▶ [Action item]:
The expected result is the full listing, retyped exactly, without a single picture.

== == ==

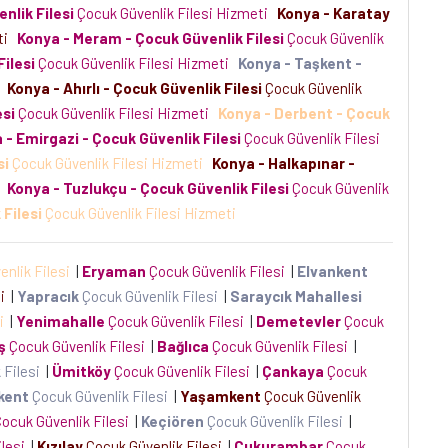
nlik Filesi
Çocuk Güvenlik Filesi Hizmeti
Konya - Karatay
eti
Konya - Meram - Çocuk Güvenlik Filesi
Çocuk Güvenlik
ilesi
Çocuk Güvenlik Filesi Hizmeti
Konya - Taşkent -
i
Konya - Ahırlı - Çocuk Güvenlik Filesi
Çocuk Güvenlik
esi
Çocuk Güvenlik Filesi Hizmeti
Konya - Derbent - Çocuk
 - Emirgazi - Çocuk Güvenlik Filesi
Çocuk Güvenlik Filesi
si
Çocuk Güvenlik Filesi Hizmeti
Konya - Halkapınar -
i
Konya - Tuzlukçu - Çocuk Güvenlik Filesi
Çocuk Güvenlik
Filesi
Çocuk Güvenlik Filesi Hizmeti
enlik Filesi
|
Eryaman
Çocuk Güvenlik Filesi
|
Elvankent
si
|
Yapracık
Çocuk Güvenlik Filesi
|
Saraycık Mahallesi
si
|
Yenimahalle
Çocuk Güvenlik Filesi
|
Demetevler
Çocuk
ş
Çocuk Güvenlik Filesi
|
Bağlıca
Çocuk Güvenlik Filesi
|
 Filesi
|
Ümitköy
Çocuk Güvenlik Filesi
|
Çankaya
Çocuk
kent
Çocuk Güvenlik Filesi
|
Yaşamkent
Çocuk Güvenlik
ocuk Güvenlik Filesi
|
Keçiören
Çocuk Güvenlik Filesi
|
ilesi
|
Kızılay
Çocuk Güvenlik Filesi
|
Çukurambar
Çocuk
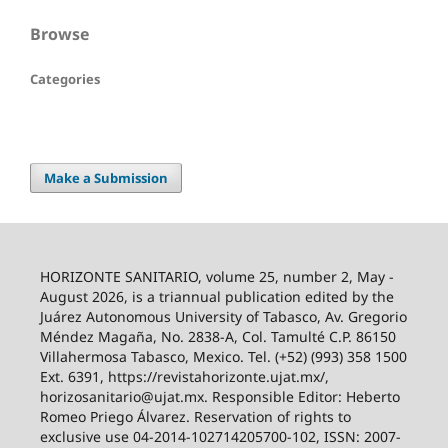
Browse
Categories
Make a Submission
HORIZONTE SANITARIO, volume 25, number 2, May -
August 2026, is a triannual publication edited by the
Juárez Autonomous University of Tabasco, Av. Gregorio
Méndez Magaña, No. 2838-A, Col. Tamulté C.P. 86150
Villahermosa Tabasco, Mexico. Tel. (+52) (993) 358 1500
Ext. 6391, https://revistahorizonte.ujat.mx/,
horizosanitario@ujat.mx. Responsible Editor: Heberto
Romeo Priego Álvarez. Reservation of rights to
exclusive use 04-2014-102714205700-102, ISSN: 2007-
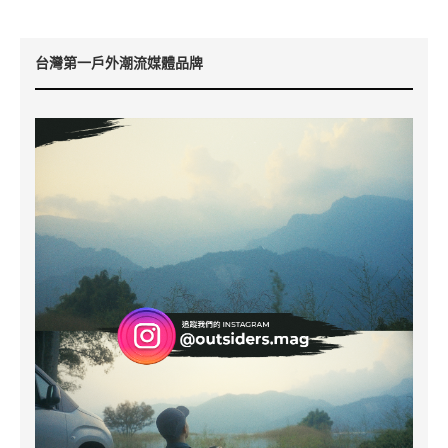
台灣第一戶外潮流媒體品牌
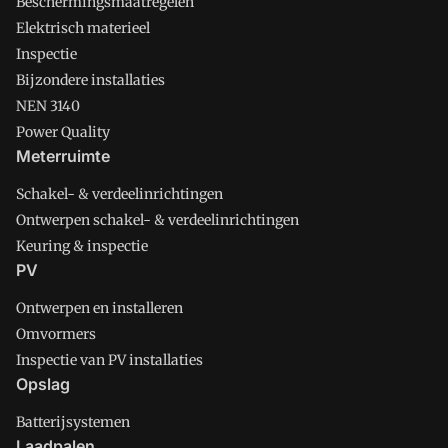
Beschermingsmaatregelen
Elektrisch materieel
Inspectie
Bijzondere installaties
NEN 3140
Power Quality
Meterruimte
Schakel- & verdeelinrichtingen
Ontwerpen schakel- & verdeelinrichtingen
Keuring & inspectie
PV
Ontwerpen en installeren
Omvormers
Inspectie van PV installaties
Opslag
Batterijsystemen
Laadpalen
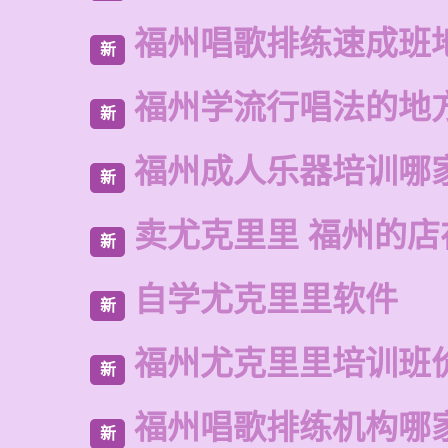
福州唱歌排练速成班
新
福州学流行唱法的地
新
福州成人乐器培训哪
新
卖尤克里里 福州的店
新
自学尤克里里软件
新
福州尤克里里培训班
新
福州唱歌排练机构哪
新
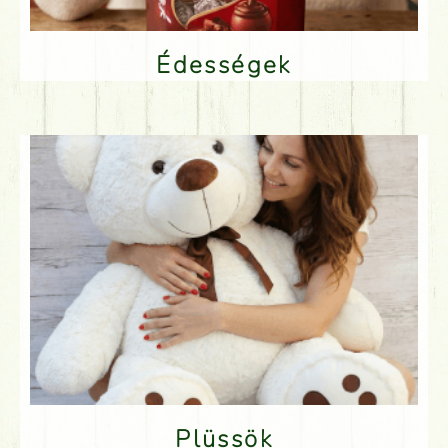
Édességek
Plüssök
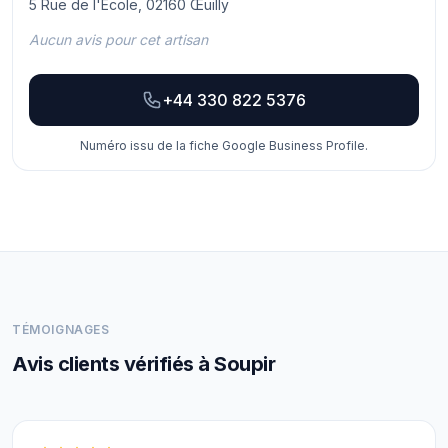
5 Rue de l'École, 02160 Œuilly
Aucun avis pour cet artisan
+44 330 822 5376
Numéro issu de la fiche Google Business Profile.
TÉMOIGNAGES
Avis clients vérifiés à Soupir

== == ==

▶ [Reply]:
nlik Filesi
Çocuk Güvenlik Filesi Hizmeti
Konya - Karatay
eti
Konya - Meram - Çocuk Güvenlik Filesi
Çocuk Güvenlik
ilesi
Çocuk Güvenlik Filesi Hizmeti
Konya - Taşkent -
i
Konya - Ahırlı - Çocuk Güvenlik Filesi
Çocuk Güvenlik
esi
Çocuk Güvenlik Filesi Hizmeti
Konya - Derbent - Çocuk
 - Emirgazi - Çocuk Güvenlik Filesi
Çocuk Güvenlik Filesi
si
Çocuk Güvenlik Filesi Hizmeti
Konya - Halkapınar -
i
Konya - Tuzlukçu - Çocuk Güvenlik Filesi
Çocuk Güvenlik
Filesi
Çocuk Güvenlik Filesi Hizmeti
enlik Filesi
|
Eryaman
Çocuk Güvenlik Filesi
|
Elvankent
si
|
Yapracık
Çocuk Güvenlik Filesi
|
Saraycık Mahallesi
si
|
Yenimahalle
Çocuk Güvenlik Filesi
|
Demetevler
Çocuk
ş
Çocuk Güvenlik Filesi
|
Bağlıca
Çocuk Güvenlik Filesi
|
 Filesi
|
Ümitköy
Çocuk Güvenlik Filesi
|
Çankaya
Çocuk
kent
Çocuk Güvenlik Filesi
|
Yaşamkent
Çocuk Güvenlik
ocuk Güvenlik Filesi
|
Keçiören
Çocuk Güvenlik Filesi
|
ilesi
|
Kızılay
Çocuk Güvenlik Filesi
|
Çukurambar
Çocuk
Browse
Categories
Make a Submission
HORIZONTE SANITARIO, volume 25, number 2, May -
August 2026, is a triannual publication edited by the
Juárez Autonomous University of Tabasco, Av. Gregorio
Méndez Magaña, No. 2838-A, Col. Tamulté C.P. 86150
Villahermosa Tabasco, Mexico. Tel. (+52) (993) 358 1500
Ext. 6391, https://revistahorizonte.ujat.mx/,
horizosanitario@ujat.mx. Responsible Editor: Heberto
Romeo Priego Álvarez. Reservation of rights to
exclusive use 04-2014-102714205700-102, ISSN: 2007-
台灣第一戶外潮流媒體品牌
Beschermingsmaatregelen
Elektrisch materieel
Inspectie
Bijzondere installaties
NEN 3140
Power Quality
Meterruimte
Schakel- & verdeelinrichtingen
Ontwerpen schakel- & verdeelinrichtingen
Keuring & inspectie
PV
Ontwerpen en installeren
Omvormers
Inspectie van PV installaties
Opslag
Batterijsystemen
Laadpalen
福州唱歌排练速成班
新
福州学流行唱法的地
新
福州成人乐器培训哪
新
卖尤克里里 福州的店
新
自学尤克里里软件
新
福州尤克里里培训班
新
福州唱歌排练机构哪
新
Édességek
Plüssök
5 Rue de l'École, 02160 Œuilly
Aucun avis pour cet artisan
+44 330 822 5376
Numéro issu de la fiche Google Business Profile.
TÉMOIGNAGES
Avis clients vérifiés à Soupir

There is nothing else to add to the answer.